Vingt-trois ans de réclusion au terrassier de Gilette
Paul Cuevas a toujours clamé son innocence mais c’est sans un mot qu’il a écouté le verdict prononcé par la cour d’assises. Il a été déclaré coupable du meurtre aggravé de Patrice Ferrari
Tout au long de la semaine, Paul Cuevas, 48 ans, terrassier à Gilette, très à l’aise devant ses juges, volubile, combatif voire théâtral, a tenté de démontrer son innocence dans la mort tragique de son ami Patrice Ferrari, 49 ans.
La victime, ancien gérant d’une société d’équarrissage, diminuée après une trépanation, avait disparu mystérieusement le 23 décembre 2015 de son domicile de Castagniers.
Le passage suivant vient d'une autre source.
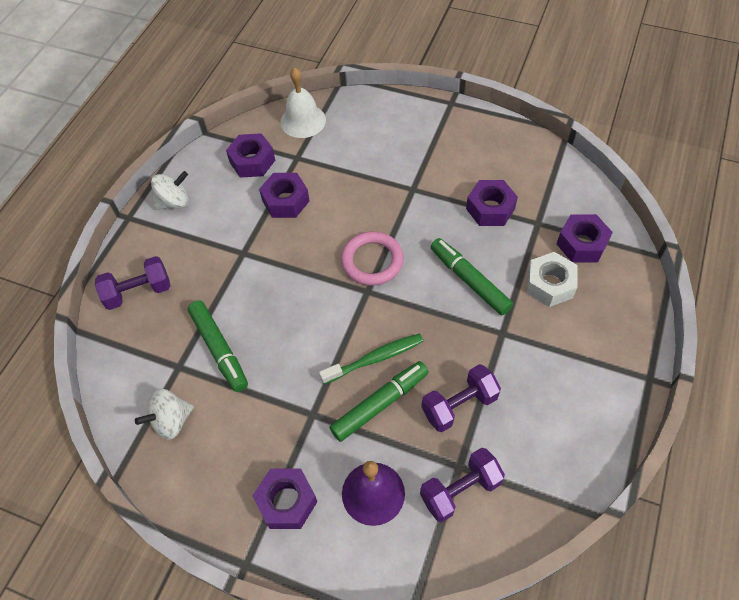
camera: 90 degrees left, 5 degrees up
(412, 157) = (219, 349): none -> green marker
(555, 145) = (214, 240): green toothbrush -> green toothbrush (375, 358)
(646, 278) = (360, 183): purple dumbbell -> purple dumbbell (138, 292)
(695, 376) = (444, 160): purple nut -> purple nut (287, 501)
Elle avait été retrouvée morte le 9 janvier, jetée dans un ravin de Malaussène, massacrée à coups de couteau, la carotide tranchée, le crâne défoncé.
La cour, présidée par Catherine Bonnici, et les jurés ont reconnu coupable hier Paul Cuevas de « meurtre sur personne vulnérable, escroqueries, vols et falsifications de chèques ».
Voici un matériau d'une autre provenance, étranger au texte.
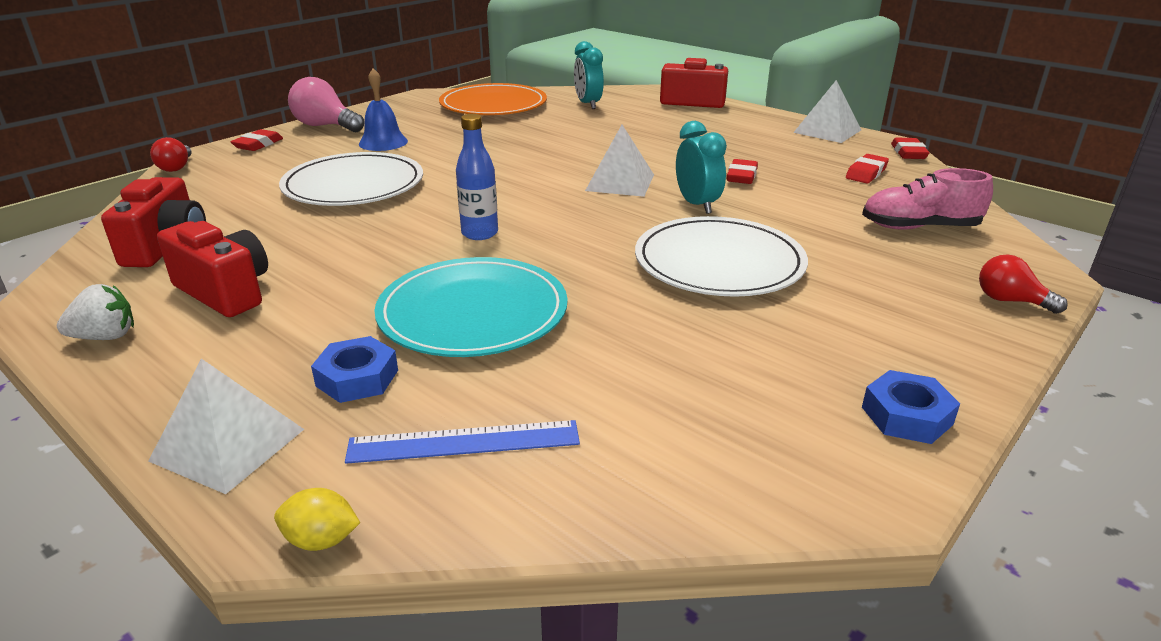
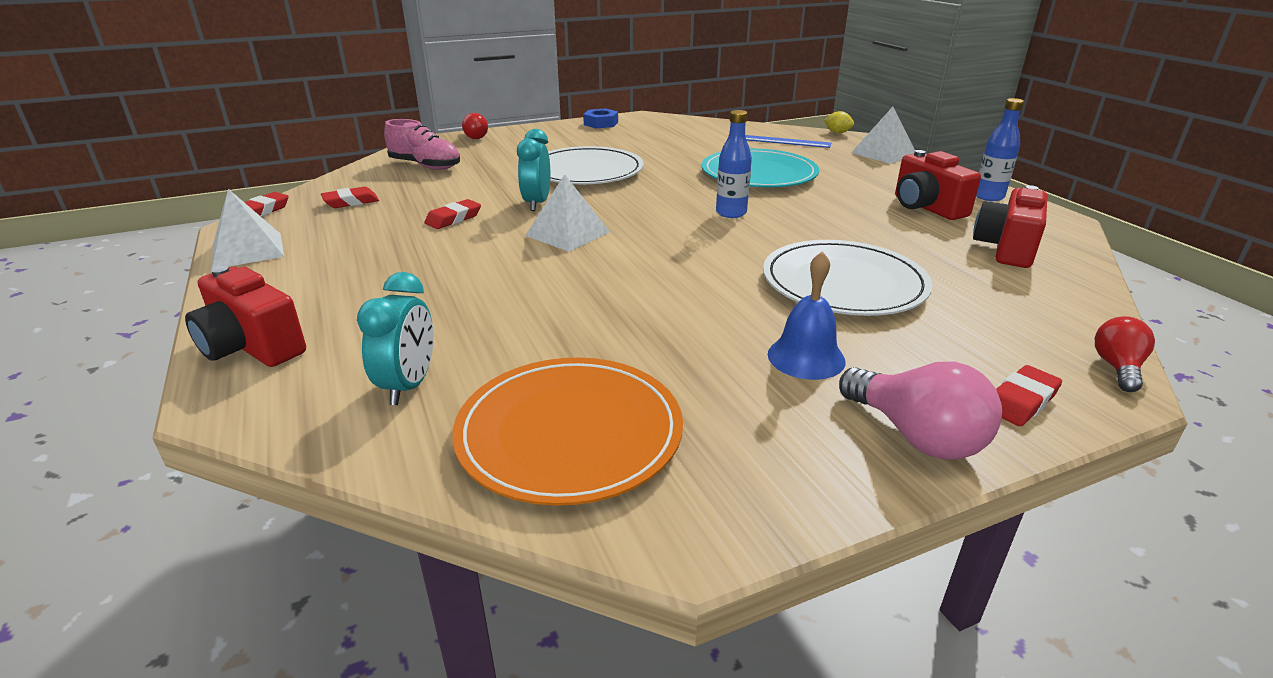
camera: 155 degrees left, 0 degrees up
(105, 337) = (988, 197): white strawberry -> blue bottle
(357, 378) = (828, 162): blue nut -> none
Dans le box, l’accusé écoute la sentence sans broncher : vingt-trois ans de réclusion criminelle et deux tiers de peine de sûreté.
Sur les bancs des parties civiles, Marie-Claude, la mère de la victime et son fils Daniel restent impassibles, vidés par cinq jours d’un éprouvant procès, inconsolables d’avoir perdu Patrice dans ces atroces circonstances. « Je veux surtout qu’il ne recommence jamais », confie Daniel Ferrari.
« Ce dossier est une fumisterie »
Un second procès en appel ne fait guère de doute. Me Éric Scalabrin, l’avocat de la défense, l’a annoncé lors dès sa plaidoirie. Il admet que son client « charmeur, hâbleur, escroc », apparaît peu crédible. «Onne pardonne jamais un mensonge aux assises, même sur un détail. S’il escroque, c’est que c’est un tueur...»
Mais peut-on condamner quelqu’un sur un tel syllogisme ? Cuevas a souvent menti, changé de version. Cela en fait-il un tueur sanguinaire dénué de remords ? En retrait tout au long des débats, Me Scalabrin met toute son énergie à démonter cette procédure : «Un château de cartes qui s’effondre ! », « une fumisterie ». « Ce dossier ne respecte pas les règles », s’indigne le pénaliste qui n’hésite pas à prendre le directeur d’enquête « en flagrant délit de mensonge », à railler les carences des analyses téléphoniques. La tâche de la défense paraît pourtant immense tant les proches de la victimes, les avocats des parties civiles et l’avocat général n’ont pas ménagé l’accusé, persuadés de sa culpabilité. Me Boano, estime qu’il y a eu « une planification » de la part de Cuevas, qu’elle qualifie de «manipulateur, menteur ». Me Latella, conseil de la mère de la victime, estime qu’« un faisceau d’indices démontre sa culpabilité [...] Elle stigmatise : « Sa fascination pour l’argent, enfin surtout celui des autres. »
Trente ans requis
L’avocat général Vincent Edel porte le coup de grâce dans un réquisitoire méthodique. Le magistrat qui porte l’accusation répertorie l’ensemble des éléments à charge, « son comportement anormal, surprenant avant, pendant et après les faits ». Il requiert trente ans de réclusion avec une peine de sûreté des deux tiers. En 2015, Patrice Ferrari a régulièrement cherché à contacter par téléphone Cuevas. À chaque fois, les appels ont été transférés sur le répondeur. De guerre lasse, il avait fini par déposer plainte.
Ses soupçons se portaient, avec raison, sur Paul Cuevas. Plus de 80 000 euros avaient disparu de son compte en banque.
Le soir du 23 décembre 2015, Cuevas a emprunté le Renault Espace de sa compagne du moment. Les gendarmes parviendront à isoler l’ADN du défunt dans le coffre de ce véhicule pourtant nettoyé de fond en comble dans la nuit du 23 au 24 par Paul Cuevas.
Ses explications sur la présence du sang de la victime dans le coffre du véhicule n’ont manifestement pas convaincu la cour et les jurés.